Aber wenn’s kaputt geht haben Sie das Problem, nicht ich!

Das Verständnis von Dienstleistung in Deutschland ist grausig. Die Situation, in der dieser Satz fiel, konnte ich eben aus 8 Meter Entfernung beobachten.

Was war wohl die Situation? Ein kleines Quiz:

  1.  Die IT-Fachkraft, der einem Kollegen in der Buchhaltung erklärt, dass sein Kaffee zu dicht am Notebook steht?
  2. Der IT-Berater, der dem Kunden beibringen will, dass sich der Prozess so nicht im System abbilden lässt?
  3. Der CIO, der dem Leiter HR klarmachen will, dass er die Verantwortung trägt, wenn er nicht auf seine Empfehlung hört?

Na? Wer traut sich?

Hmmmmmm…

Eher 2 oder eher 3…

Ich mache es kurz: keines davon.

Ich sitze in einer Bäckerei. Ein Kunde möchte sein übliches Brot, etwas dünner geschnitten, ebenfalls wie üblich. Der Dialog ging sinngemäß.
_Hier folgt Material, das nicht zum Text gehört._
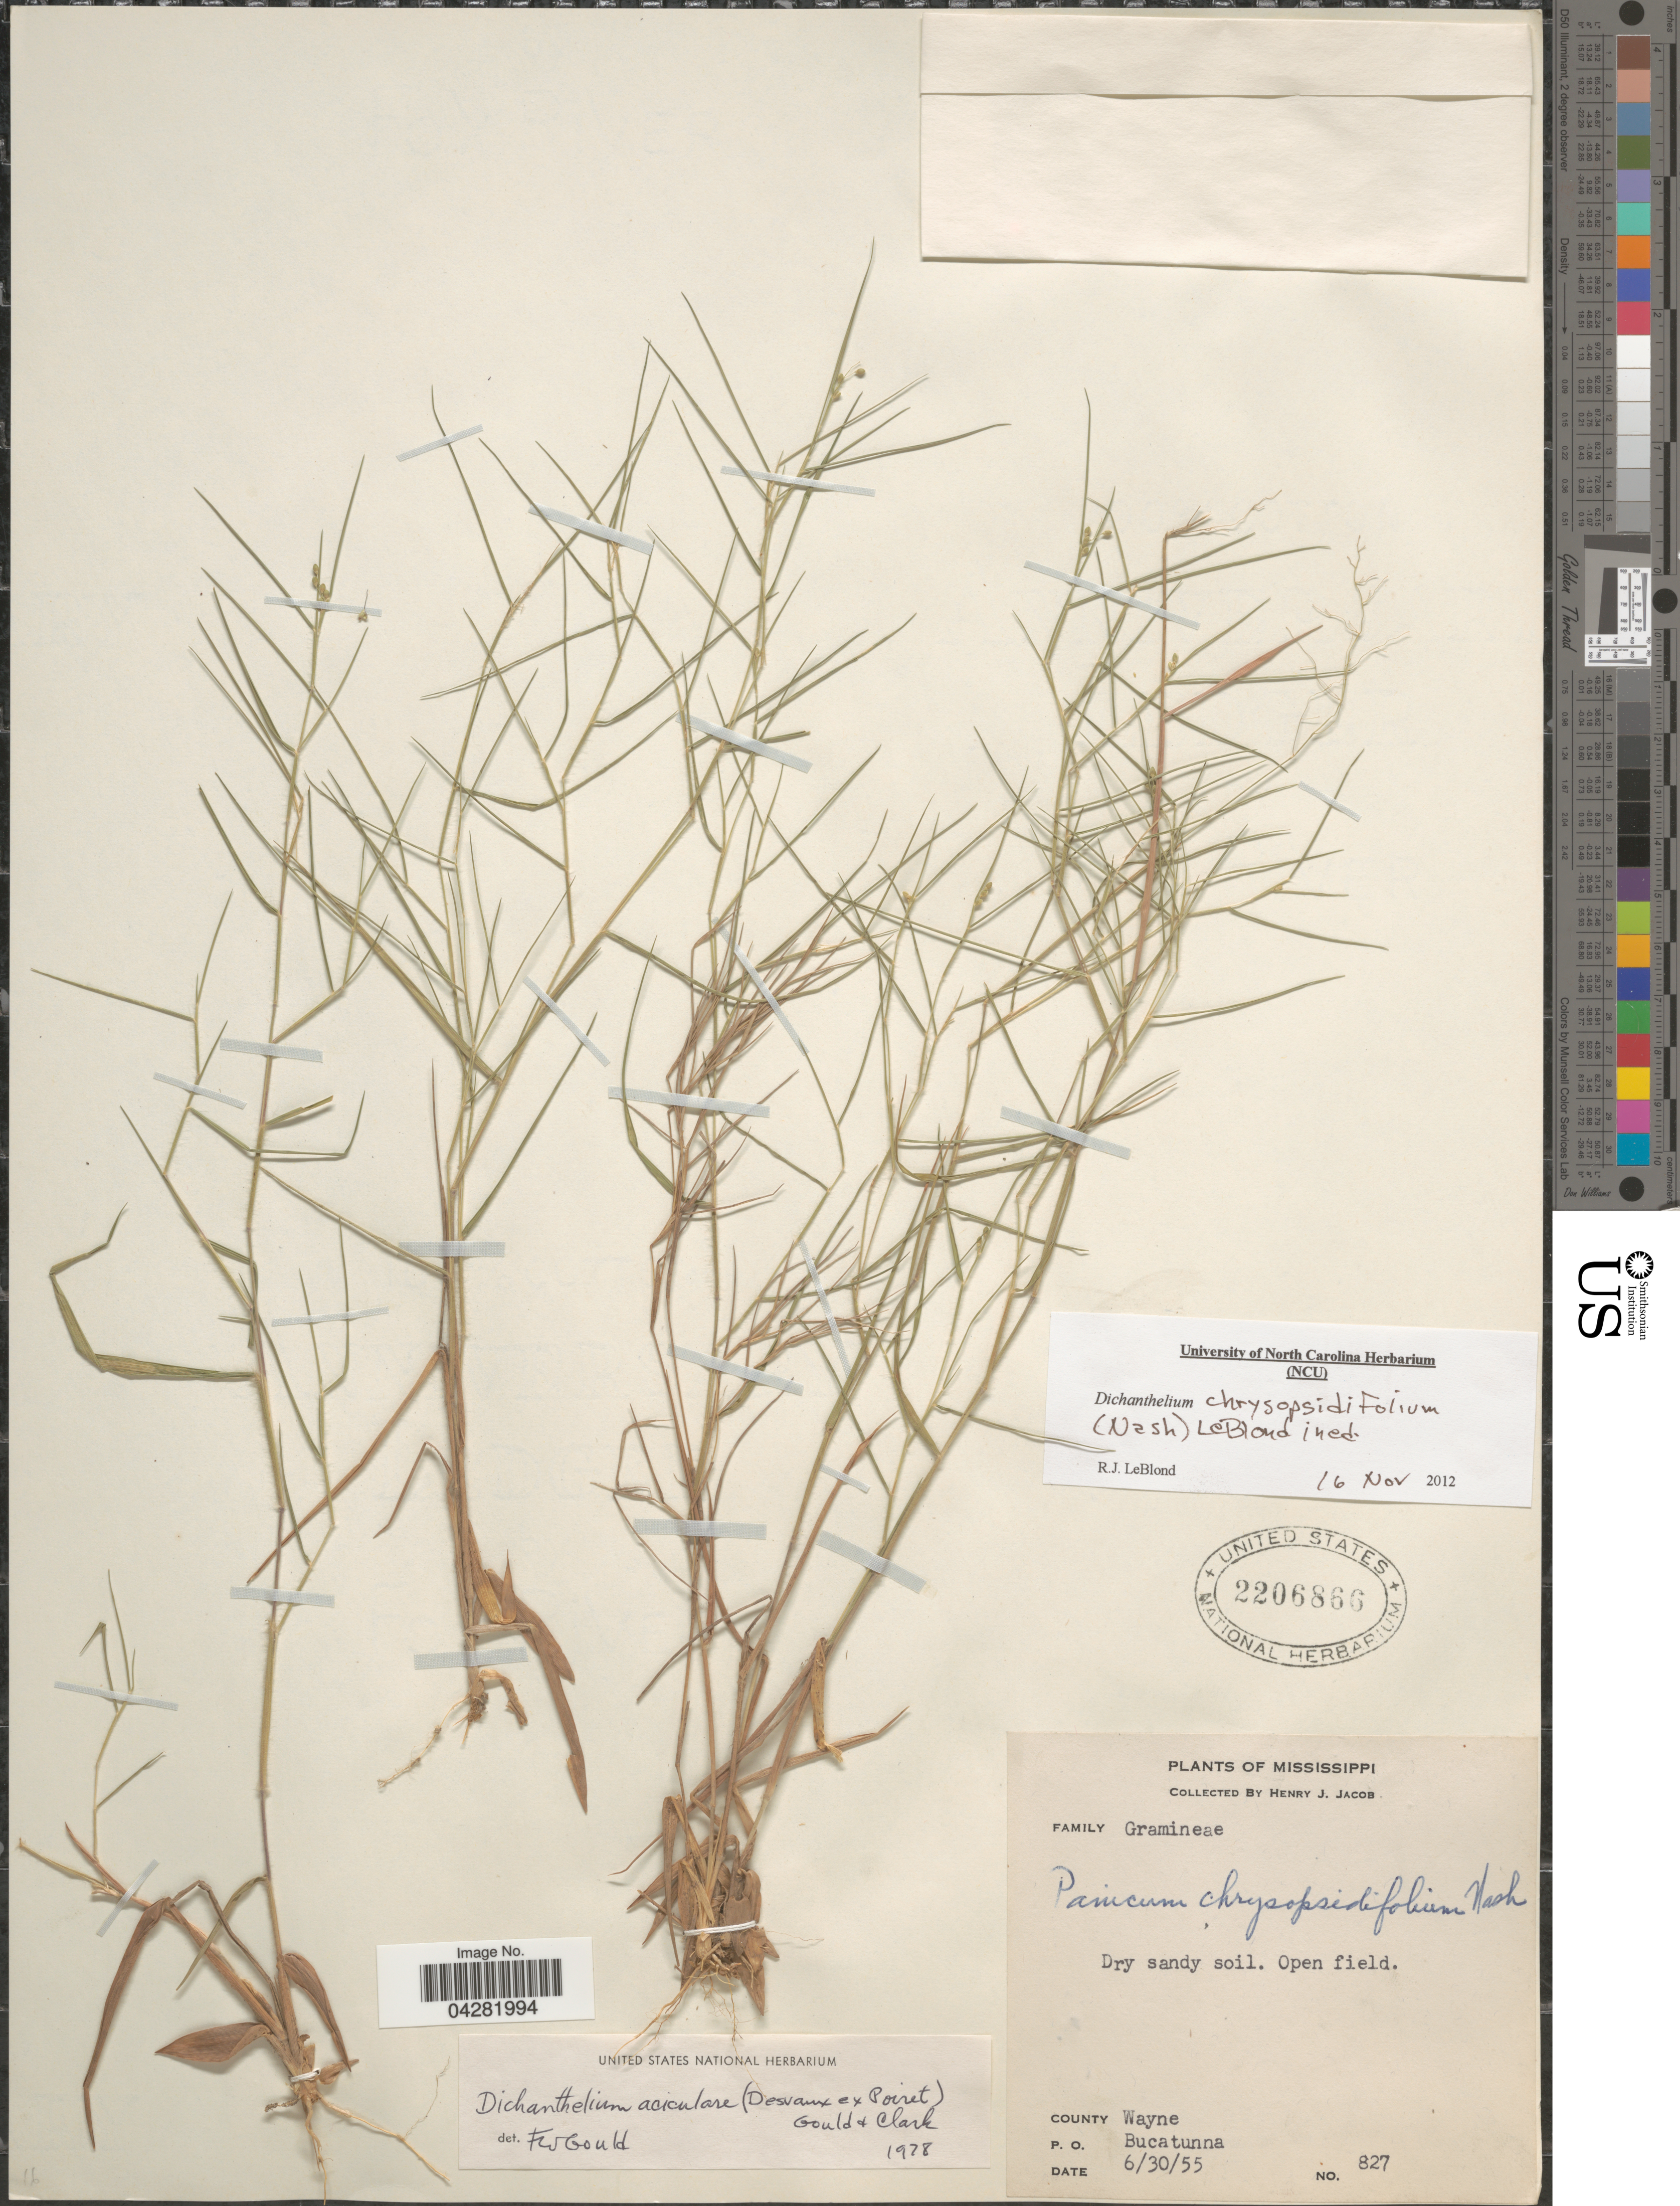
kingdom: Plantae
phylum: Tracheophyta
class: Liliopsida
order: Poales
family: Poaceae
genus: Dichanthelium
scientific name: Dichanthelium filiramum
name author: (Ashe) LeBlond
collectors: H. Jacob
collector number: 827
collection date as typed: Transcribed d/m/y: 30/6/55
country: United States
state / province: Mississippi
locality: County Wayne. P. O. Bucatunna.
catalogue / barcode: US 2206866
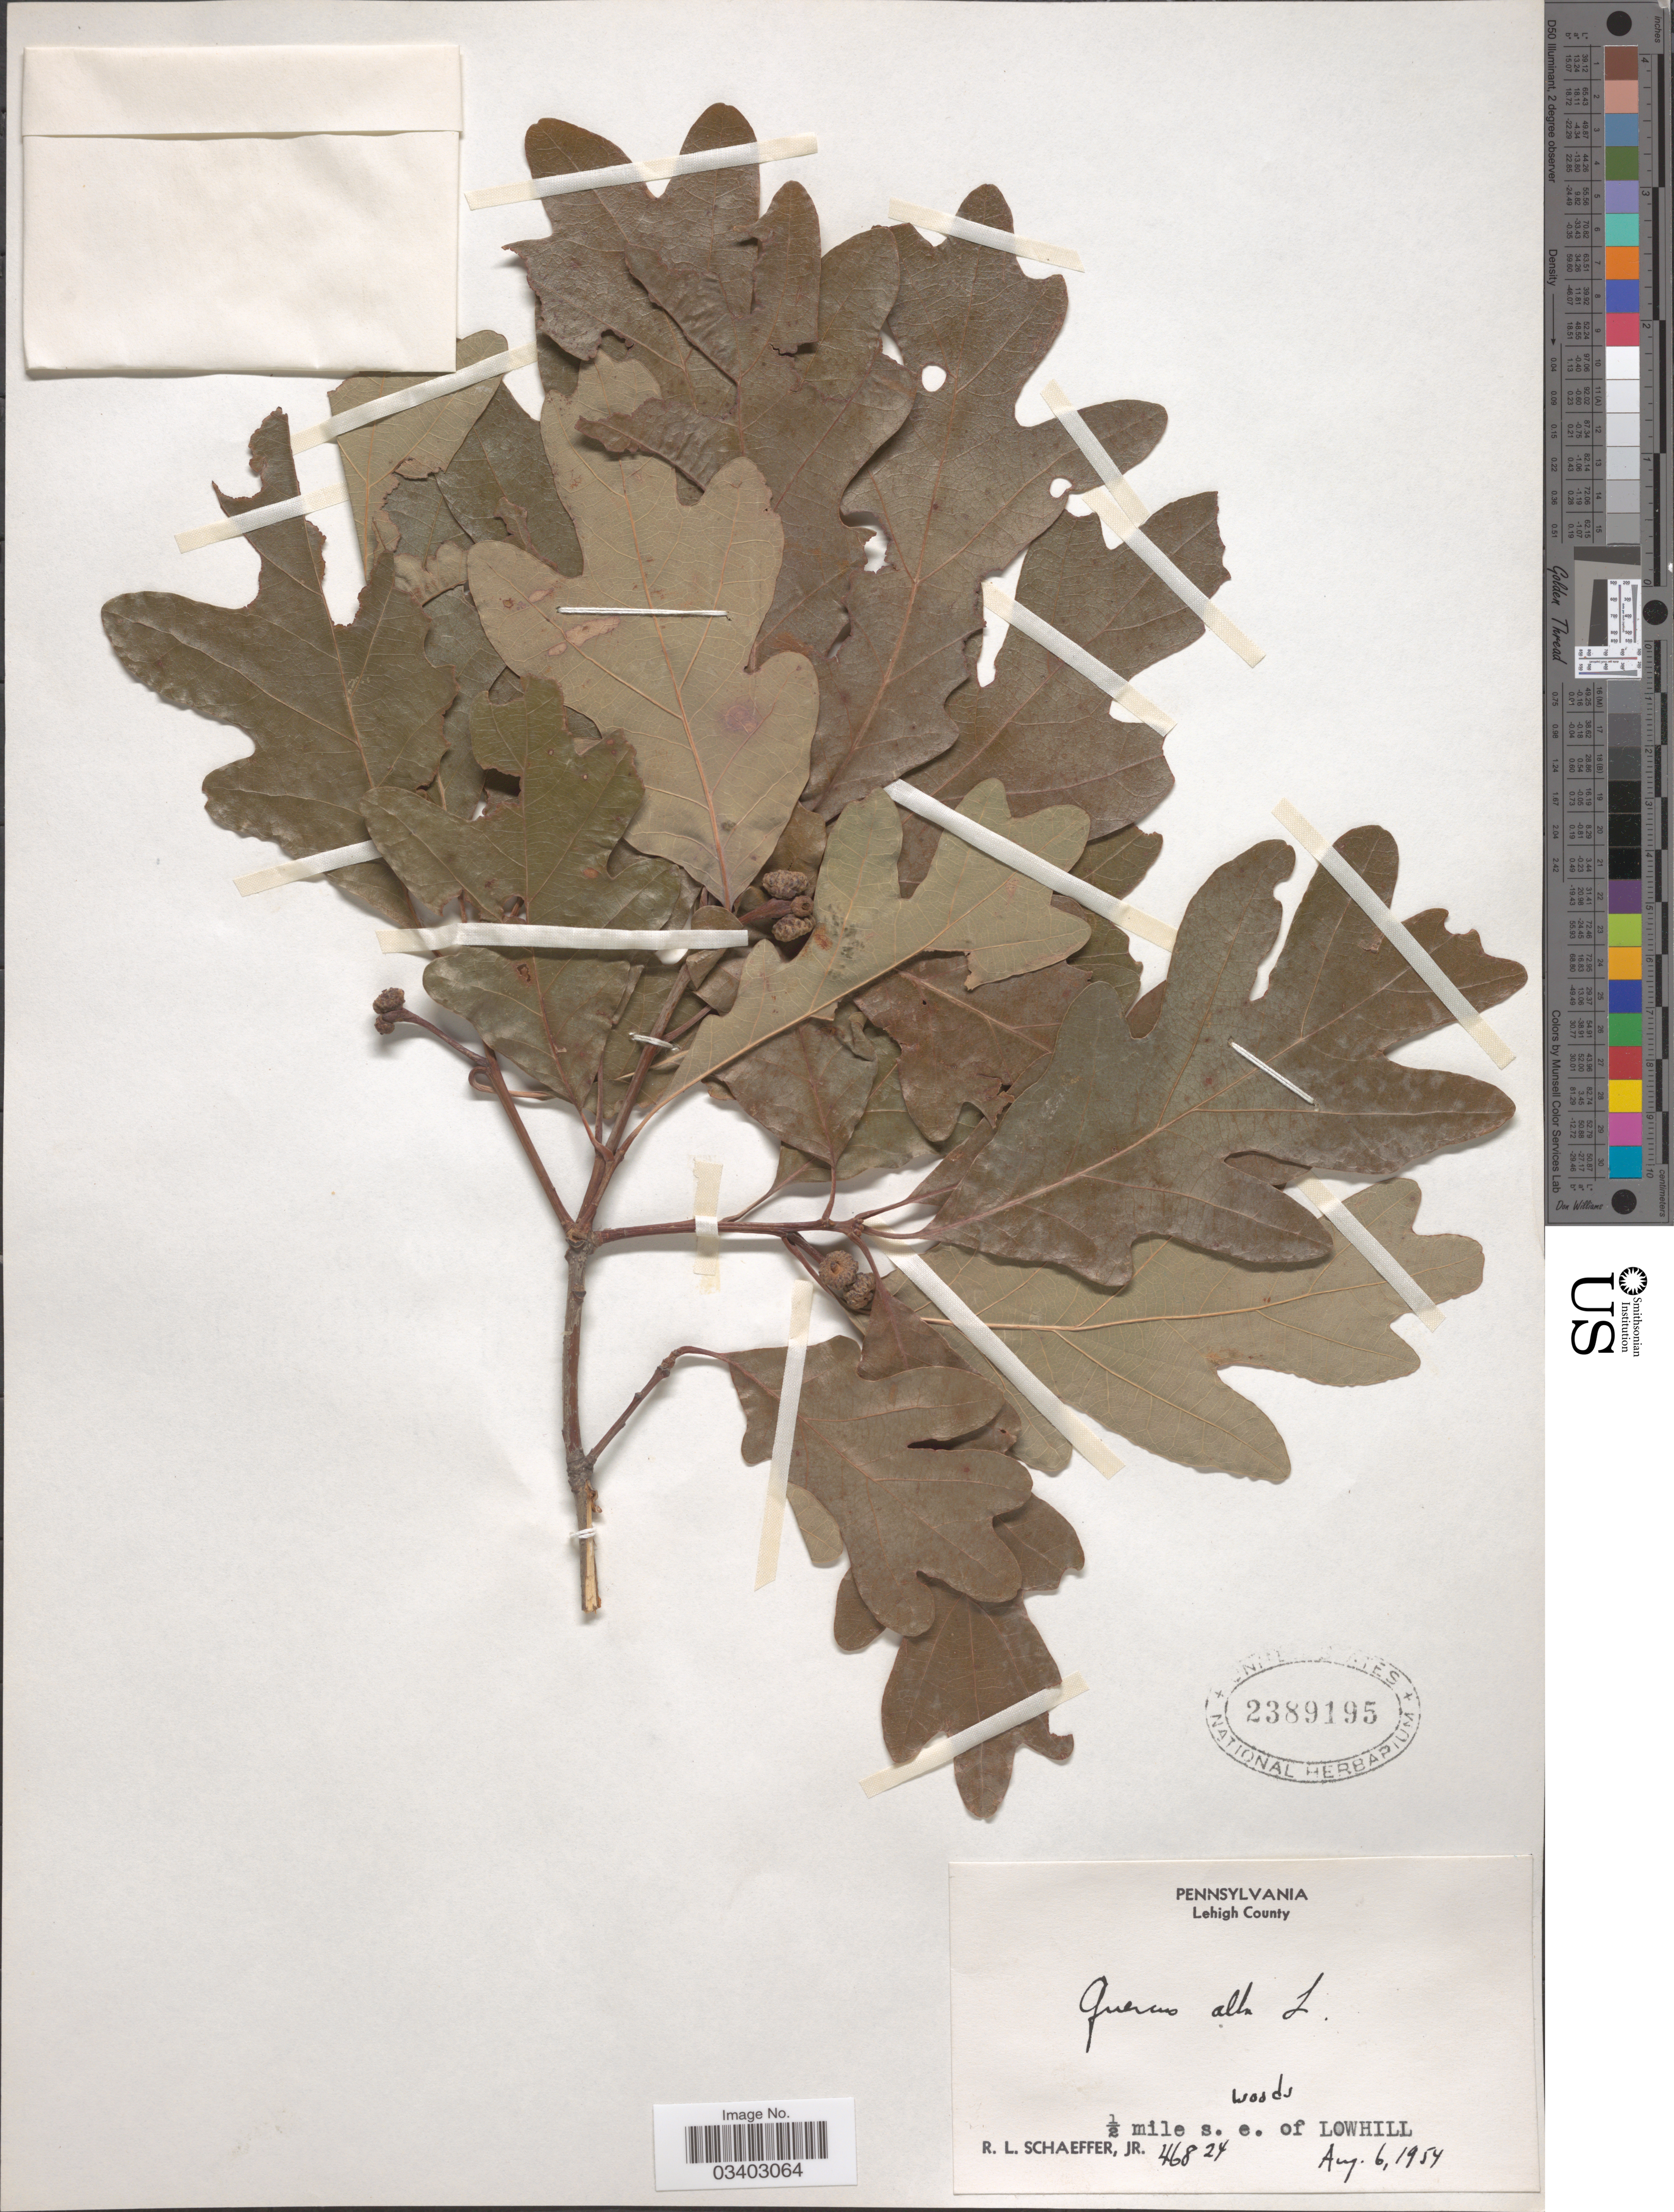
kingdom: Plantae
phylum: Tracheophyta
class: Magnoliopsida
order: Fagales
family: Fagaceae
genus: Quercus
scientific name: Quercus alba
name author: L.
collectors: R. L. Schaeffer Jr.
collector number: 46824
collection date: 1954-08-06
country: United States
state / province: Pennsylvania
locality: Lehigh County. ½ mile s. e. of Lowhill.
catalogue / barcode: US 2389195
  •  „Ich hätte gerne mein Doppelback. Ein bisschen dünner als auf 14 bitte.“
  • „Ja gerne, aber schneiden kann ich nicht.“
  • „Wieso, da ist doch die Maschine?“
  • „Ja, ich meine, das geht mit dem Brot nicht.“
  • „Aber wieso, das lasse ich doch immer schneiden?“
  • „Ja, ich meine, das geht jetzt gerade mit dem Brot nicht.“
  • „Ach so? Aber die Kollegin hat doch gerade ein Brot mit der Maschine geschnitten?“
  • „Ja, ich meine das geht gerade mit dem Brot nicht, weil es noch warm ist. Dann kann es beim Schneiden kaputt gehen.“
  • „Ach so. Machen sie mal trotzdem, habe ich doch immer so.“
  • „Gut, aber wenn’s kaputt geht, haben Sie das Problem, nicht ich!“

Daran lassen sich zwei Dinge festmachen, die mich im aktuellen Marktgeschehen zum Thema Digitalisierung regelmäßig zum Kopfschütteln bringen:

  •  Der Kunde weiß genau, was er will. Und er will auch genau das. Und sollten die Rahmenbedingungen sich geändert haben (warmes Brot), dann bleiben wir trotzdem dabei, das haben wir schließlich schon immer so gemacht? Er möchte keine Veränderung.
  • Der Dienstleister weiß es besser. Er berät den Kunden aber nicht (heute ein ähnliches Brot, in 30 Minuten wiederkommen, wenn das Brot kalt ist…), sondern will dem Kunden seinen Wunsch stumpf nicht erfüllen. Nachdem der Kunde aber darauf beharrt, wird die Dienstleistung trotzdem erbracht, obwohl dem Dienstleister klar ist, dass das Risiko für ein Scheitern sehr hoch ist. Hauptsache Fakturaquote geht hoch. Aber Schuld ist der Kunde ja dann selbst, „er wollte es ja so!“. Beratung fängt halt da an, wo es unbequem wird. Der Dienstleister möchte auch keine Veränderung.

Liebe Kunden und liebe Dienstleister, wenn Ihr nicht langsam einseht, dass geänderte Rahmenbedingungen auch ein geändertes Verhalten erfordern, dann werdet Ihr mit Euren Vorgehensweisen nicht mehr lange durchkommen .

Denn genau DAS ist die Digitalisierung auch: geänderte Rahmenbedingungen. Auf beiden Seiten.